August 13, 2003
'Cold case' squad on job
By Ashley Broughton
The Salt Lake Tribune
The families of two Salt Lake City teenagers slain during the 1980s may finally get what they have sought for nearly two decades: answers.
Relatives of Tiffany Hambleton and Christine Gallegos agreed Tuesday, after a tension-filled meeting with city and police officials, to withdraw a Government Records Access Management Act (GRAMA) request for portions of police files regarding the unsolved homicides.
In return, Salt Lake City police -- who as of mid-July have had an active cold case squad -- agreed to meet with the relatives, and the private investigator they have hired, to share whatever information they can without jeopardizing the investigation.
"This killed my father, and my sister's gone and my grandma is dying," Danielle Gallegos, Christine Gallegos' sister, told Police Chief Rick Dinse. "I have too much faith in the system, and now my faith is about gone."
Christine Gallegos was 18 when she was killed in May 1985. Police said she had been shot and stabbed. Hambleton was 14 when she was found stabbed to death in a west Salt Lake City field in April 1986, six weeks after she left her Glendale home to attend a concert.

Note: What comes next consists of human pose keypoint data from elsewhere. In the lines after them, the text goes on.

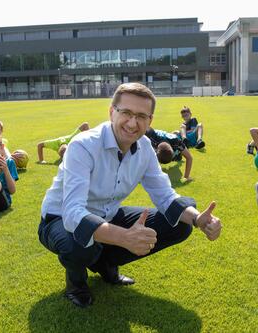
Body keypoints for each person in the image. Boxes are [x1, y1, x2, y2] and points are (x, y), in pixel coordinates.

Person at [38, 83, 222, 308]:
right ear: (111, 112)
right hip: (58, 220)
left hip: (107, 214)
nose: (133, 123)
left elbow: (164, 194)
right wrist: (124, 237)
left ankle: (105, 263)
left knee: (179, 225)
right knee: (77, 242)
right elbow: (72, 213)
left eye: (141, 116)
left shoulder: (144, 147)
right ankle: (76, 284)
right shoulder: (83, 145)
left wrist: (197, 218)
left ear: (150, 121)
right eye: (126, 113)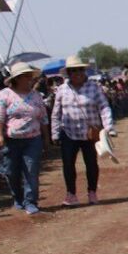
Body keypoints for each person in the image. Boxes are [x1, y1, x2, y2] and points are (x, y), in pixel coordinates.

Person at [51, 55, 114, 207]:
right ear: (68, 73)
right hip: (68, 132)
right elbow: (56, 113)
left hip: (90, 133)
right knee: (68, 164)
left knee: (91, 163)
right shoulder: (61, 90)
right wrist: (54, 132)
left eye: (80, 70)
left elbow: (104, 107)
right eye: (73, 71)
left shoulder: (94, 87)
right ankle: (71, 194)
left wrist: (109, 128)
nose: (77, 73)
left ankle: (92, 192)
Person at [0, 62, 49, 215]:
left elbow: (43, 118)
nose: (31, 79)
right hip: (11, 140)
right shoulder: (4, 94)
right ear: (17, 78)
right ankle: (18, 198)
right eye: (27, 76)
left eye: (31, 76)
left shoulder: (36, 96)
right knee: (11, 171)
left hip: (33, 139)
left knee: (31, 170)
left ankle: (30, 201)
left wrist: (46, 137)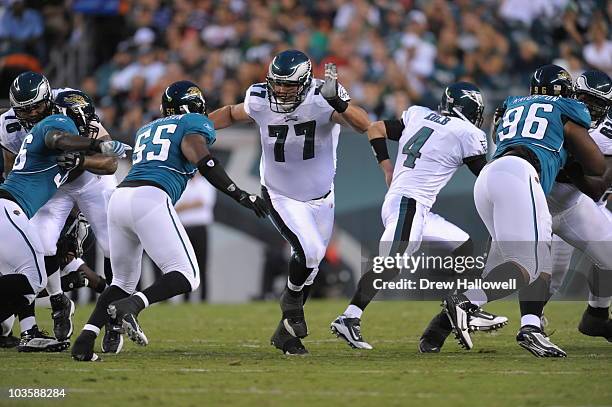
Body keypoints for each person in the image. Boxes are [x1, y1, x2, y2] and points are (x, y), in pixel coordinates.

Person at [71, 80, 268, 362]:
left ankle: (85, 338)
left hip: (120, 198)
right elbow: (204, 160)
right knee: (188, 275)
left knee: (123, 280)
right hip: (150, 197)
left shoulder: (147, 128)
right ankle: (133, 305)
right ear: (196, 106)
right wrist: (241, 195)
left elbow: (199, 132)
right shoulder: (192, 124)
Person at [209, 50, 370, 354]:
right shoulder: (259, 98)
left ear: (306, 81)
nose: (280, 91)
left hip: (322, 197)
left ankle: (284, 333)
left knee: (313, 261)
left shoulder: (323, 97)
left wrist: (339, 103)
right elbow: (231, 113)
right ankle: (291, 303)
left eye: (288, 85)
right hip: (281, 193)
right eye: (277, 84)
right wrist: (200, 127)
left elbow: (363, 125)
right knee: (308, 253)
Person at [438, 64, 604, 357]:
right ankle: (474, 304)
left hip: (490, 177)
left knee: (528, 261)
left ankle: (449, 325)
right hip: (521, 175)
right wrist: (569, 156)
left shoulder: (511, 105)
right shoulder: (566, 108)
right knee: (531, 264)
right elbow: (598, 167)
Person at [330, 82, 507, 351]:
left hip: (415, 207)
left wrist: (387, 168)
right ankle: (349, 317)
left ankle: (460, 307)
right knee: (391, 263)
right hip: (409, 205)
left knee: (462, 245)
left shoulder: (419, 114)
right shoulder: (466, 133)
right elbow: (486, 176)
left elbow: (375, 128)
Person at [0, 72, 129, 350]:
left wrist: (83, 158)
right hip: (45, 190)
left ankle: (114, 316)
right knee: (43, 247)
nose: (32, 113)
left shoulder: (72, 107)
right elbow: (14, 169)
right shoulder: (18, 124)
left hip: (89, 180)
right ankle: (57, 302)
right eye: (25, 109)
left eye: (36, 106)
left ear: (49, 100)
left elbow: (109, 164)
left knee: (112, 244)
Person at [175, 175, 216, 301]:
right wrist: (193, 204)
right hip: (184, 228)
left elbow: (204, 202)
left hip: (200, 228)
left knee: (202, 264)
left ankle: (203, 298)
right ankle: (186, 298)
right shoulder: (182, 183)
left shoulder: (205, 183)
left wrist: (185, 205)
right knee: (186, 265)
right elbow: (175, 205)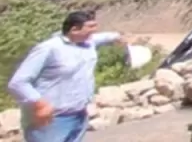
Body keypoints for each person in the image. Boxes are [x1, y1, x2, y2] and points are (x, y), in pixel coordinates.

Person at [7, 10, 126, 142]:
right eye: (90, 27)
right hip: (51, 120)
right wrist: (39, 104)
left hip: (79, 115)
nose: (94, 30)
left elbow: (102, 37)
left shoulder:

Salt Lake City Mayor Rocky Anderson earlier this year said he was creating a panel to examine the investigation into the June 2002 disappearance of Elizabeth Smart. The panel, at Anderson's request, could also investigate the deaths of Gallegos, Hambleton and Carla Maxwell, 20, of Ogden, who was shot to death at the Layton convenience store where she worked in April 1986.
However, Danielle Gallegos and Francis Brunyer, Hambleton's grandfather, said they have never been contacted by the panel. Anderson has said it cannot start the Smart probe until criminal cases against kidnapping suspects Brian David Mitchell and Wanda Barzee conclude.
But relatives of the 1980s victims said they do not understand why charges against Mitchell and Barzee would affect a probe into the deaths. And they said police have been less than forthcoming. "It took them a week and a half to get me a case number," Gallegos said.
Dinse said he created the cold case squad, despite not receiving additional resources, by reorganizing existing personnel. "We have a duty to solve these cases and work with families," he said. "The homicides . . . are extremely important to me personally.
"We don't exclude the families," Dinse said, adding that he did not know why police would have failed to contact or include victims' families, but it "shouldn't have happened."
Still, police are not comfortable with granting relatives and private investigator Craig Peterson full access to the case file because of the ongoing investigation, he said.
Although they said it might take some time for cold case detectives to get "up to speed" on the cases, police agreed to an introductory meeting with victims' family members. That meeting could take place as soon as this week.
But "I will not be belittled any more," Danielle Gallegos told Dinse.
Peterson will have the right to refile the GRAMA request if the meetings do not satisfy the victims' relatives, said Nathan Wilcox, who headed the meeting of the city's records appeal panel.
Ballistics tests have proved that Gallegos and Maxwell were shot by the same gun that killed a fourth victim, 25-year-old Lisa Strong. Gang member Forrest Whittle was convicted of Strong's death and sentenced to life in prison.